§ **What needs to be done**
Where does the word "Primary" show up in the records? Copy every line that holds it.

Code change snippets
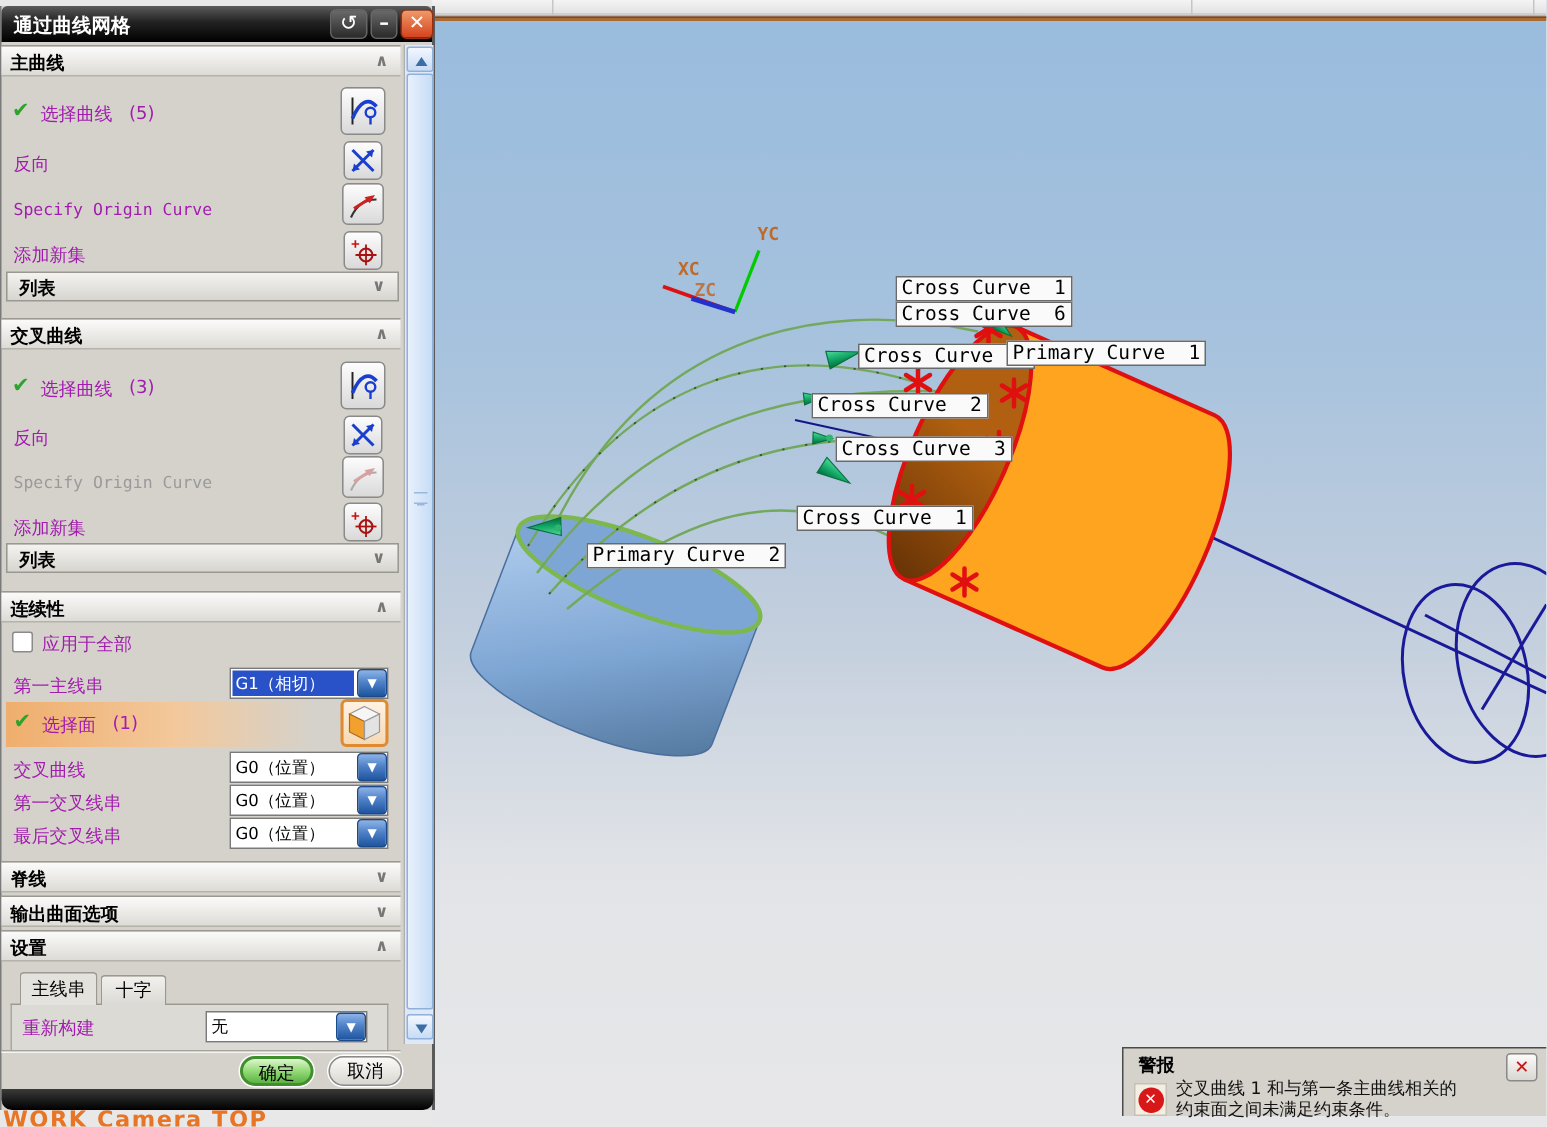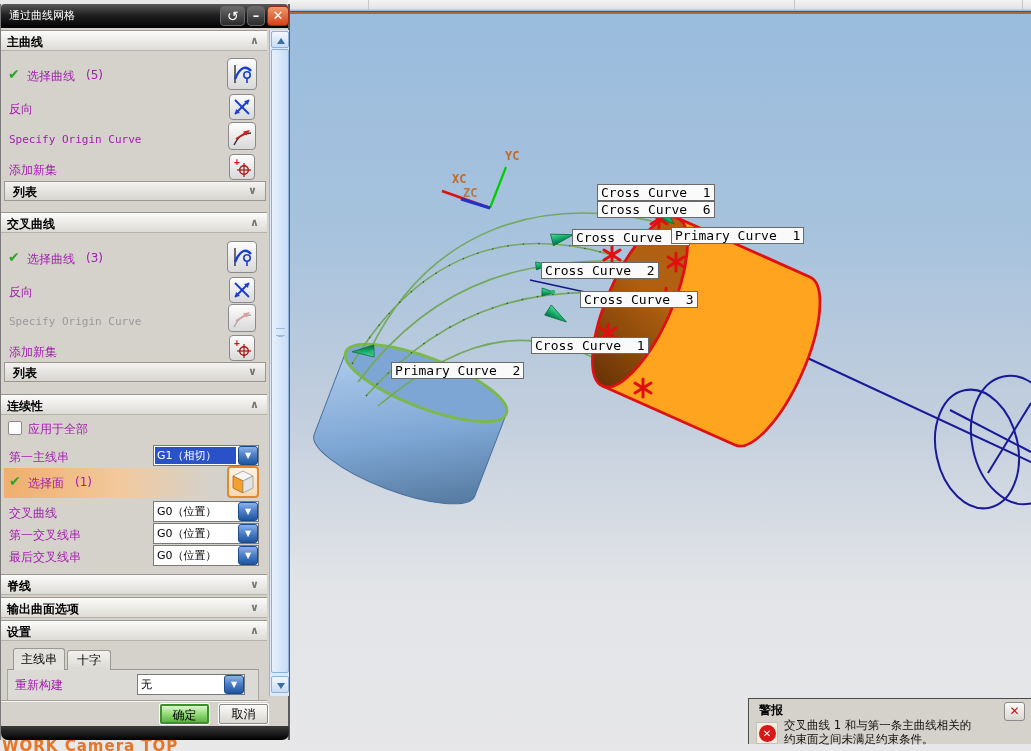--- a/index.html
+++ b/index.html
@@ -30,7 +30,7 @@
   #titlebar { position:absolute; left:0; top:0; width:100%; height:24px;
     background:linear-gradient(180deg,#5a5a5a 0%,#222 45%,#000 100%);
     border-radius:4px 4px 0 0; }
-  #title-text { position:absolute; left:8px; top:4px; color:#fff; font-weight:normal; font-size:11px; }
+  #title-text { position:absolute; left:8px; top:4px; color:#fff; font-weight:bold; font-size:13px; }
   .tb-btn { position:absolute; top:2px; height:20px; border-radius:4px; color:#fff;
     text-align:center; line-height:18px; font-size:13px; cursor:default;
     border:1px solid #666; background:linear-gradient(180deg,#6a6a6a,#2a2a2a); }

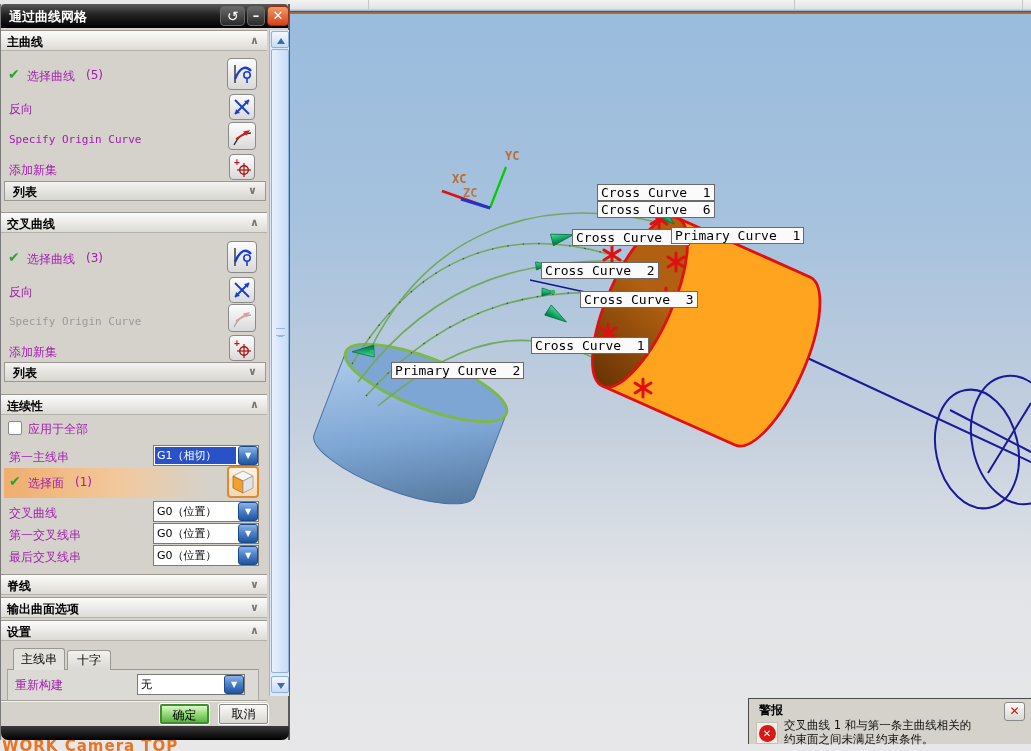--- a/index.html
+++ b/index.html
@@ -260,7 +260,7 @@
   <div class="vlabel" style="left:572px;top:229px">Cross Curve  5</div>
   <div class="vlabel" style="left:671px;top:227px">Primary Curve  1</div>
   <div class="vlabel" style="left:541px;top:262px">Cross Curve  2</div>
-  <div class="vlabel" style="left:580px;top:291px">Cross Curve  3</div>
+  <div class="vlabel" style="left:557px;top:291px">Cross Curve  3</div>
   <div class="vlabel" style="left:531px;top:337px">Cross Curve  1</div>
   <div class="vlabel" style="left:391px;top:362px">Primary Curve  2</div>
 

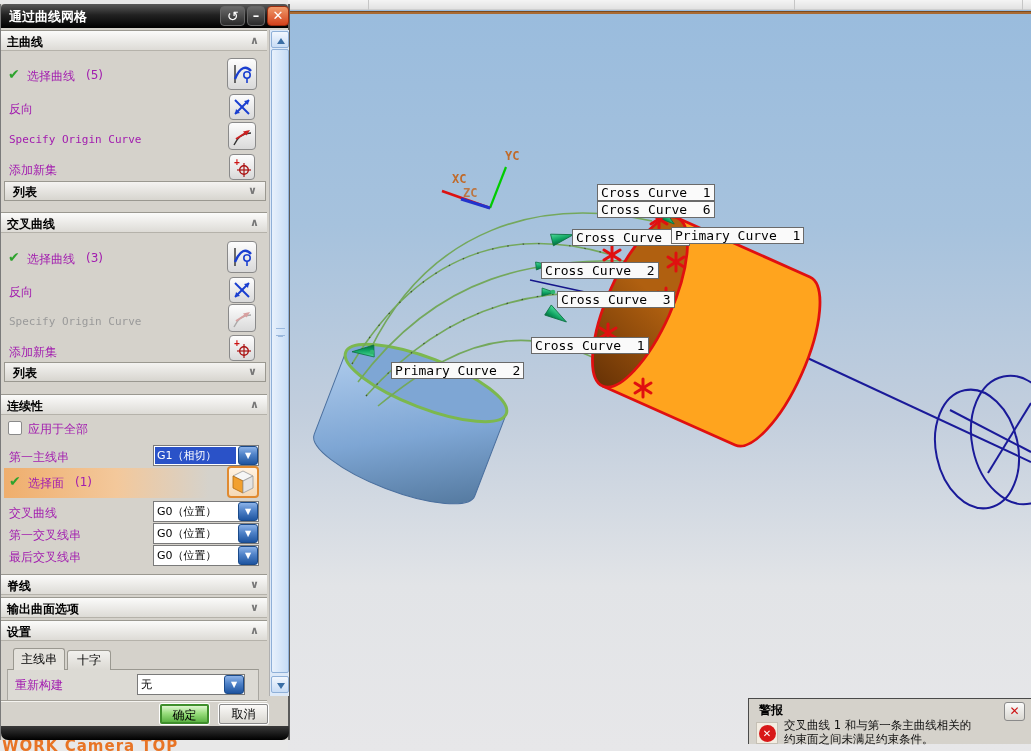--- a/index.html
+++ b/index.html
@@ -83,7 +83,7 @@
   #tab-panel { position:absolute; left:6px; top:665px; width:252px; height:33px;
     border:1px solid #a8a6a0; border-top:1px solid #9a9890; background:#dcdad4; }
 
-  .pushbtn { position:absolute; width:49px; height:20px; border-radius:2px;
+  .pushbtn { position:absolute; width:49px; height:20px; border-radius:10px;
     font-size:12px; text-align:center; line-height:18px; }
   #btn-ok { background:linear-gradient(180deg,#ddf6cf 0%,#9ade7e 45%,#5cb343 100%);
     border:2px solid #3f8f2c; box-shadow:0 0 0 1px #fff; }

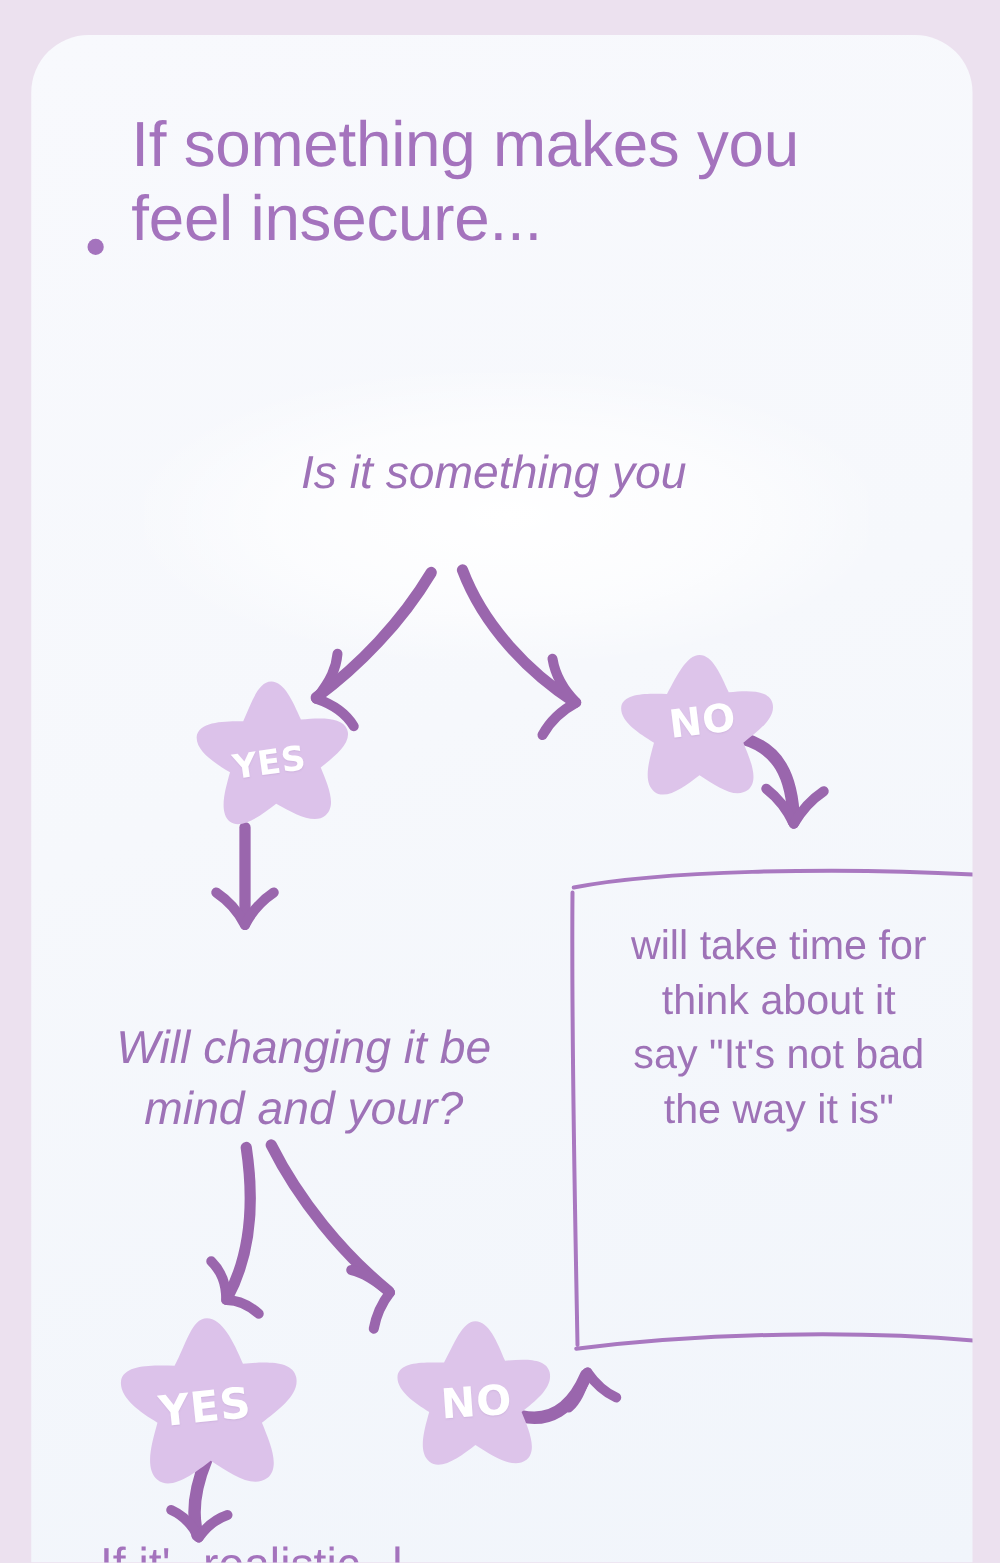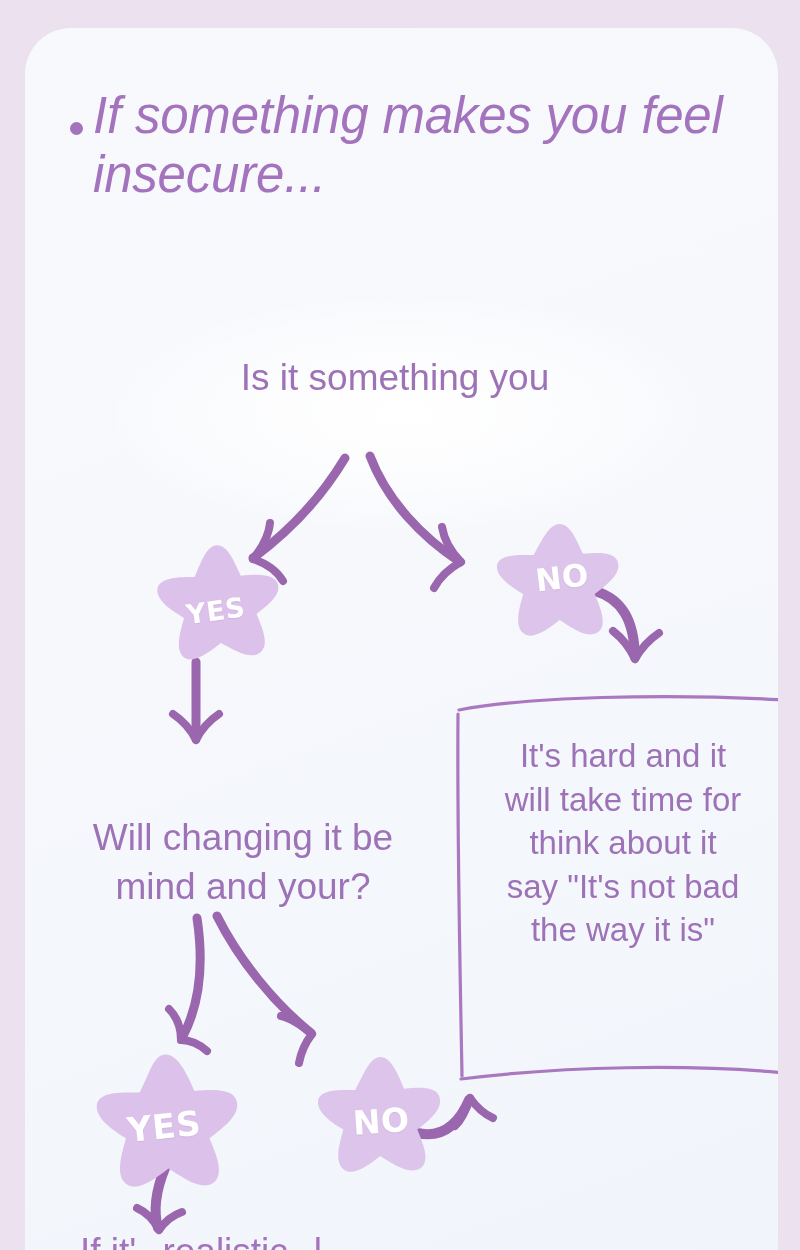--- a/index.html
+++ b/index.html
@@ -52,9 +52,8 @@
     top: 58px;
     width: 660px;
     display: flex;
-    align-items: flex-start;
-    gap: 10px;
-    font-style: italic;
+    align-items: flex-end;
+    gap: 22px;
   }
 
   .bullet-dot {

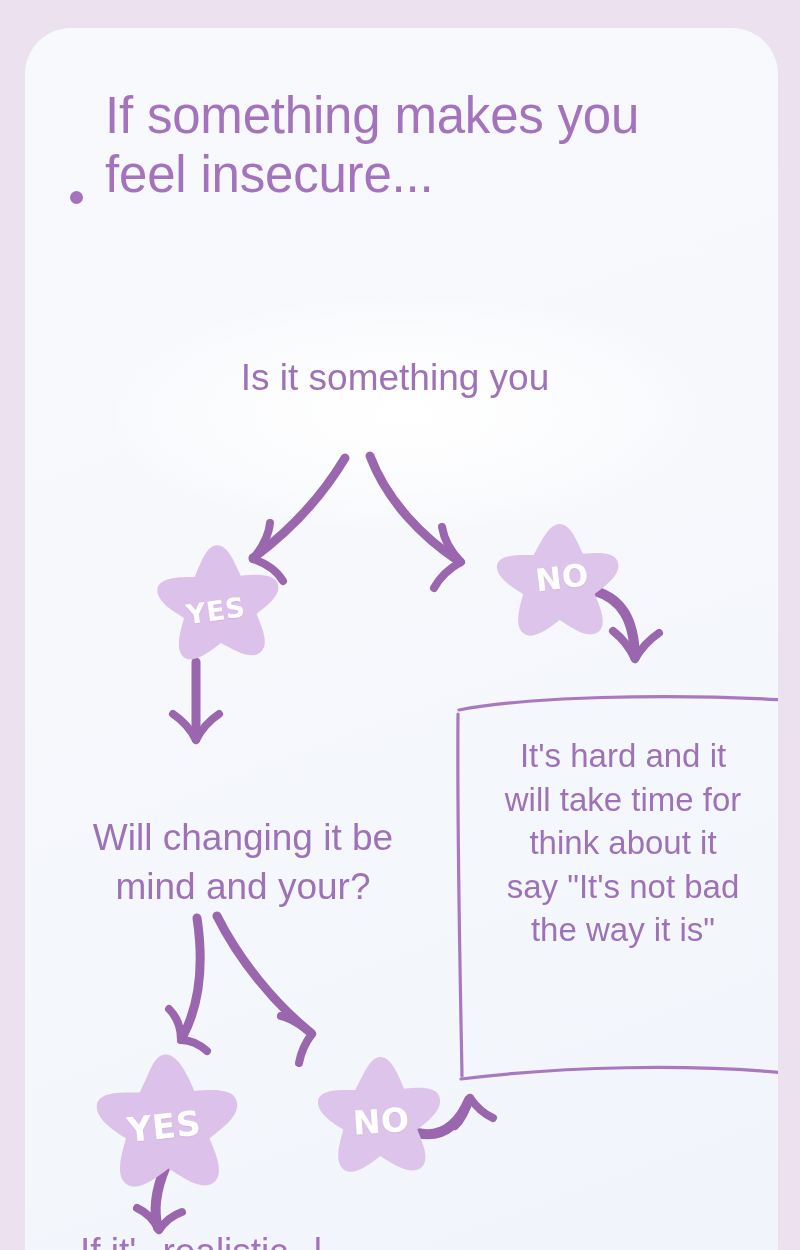--- a/index.html
+++ b/index.html
@@ -82,6 +82,7 @@
     line-height: 1.33;
     font-weight: 400;
     z-index: 4;
+    font-style: italic;
   }
 
   #q1 {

§ **Answer to this exercise**
   <div class="vlabel" style="left:671px;top:227px">Primary Curve  1</div>
   <div class="vlabel" style="left:391px;top:362px">Primary Curve  2</div>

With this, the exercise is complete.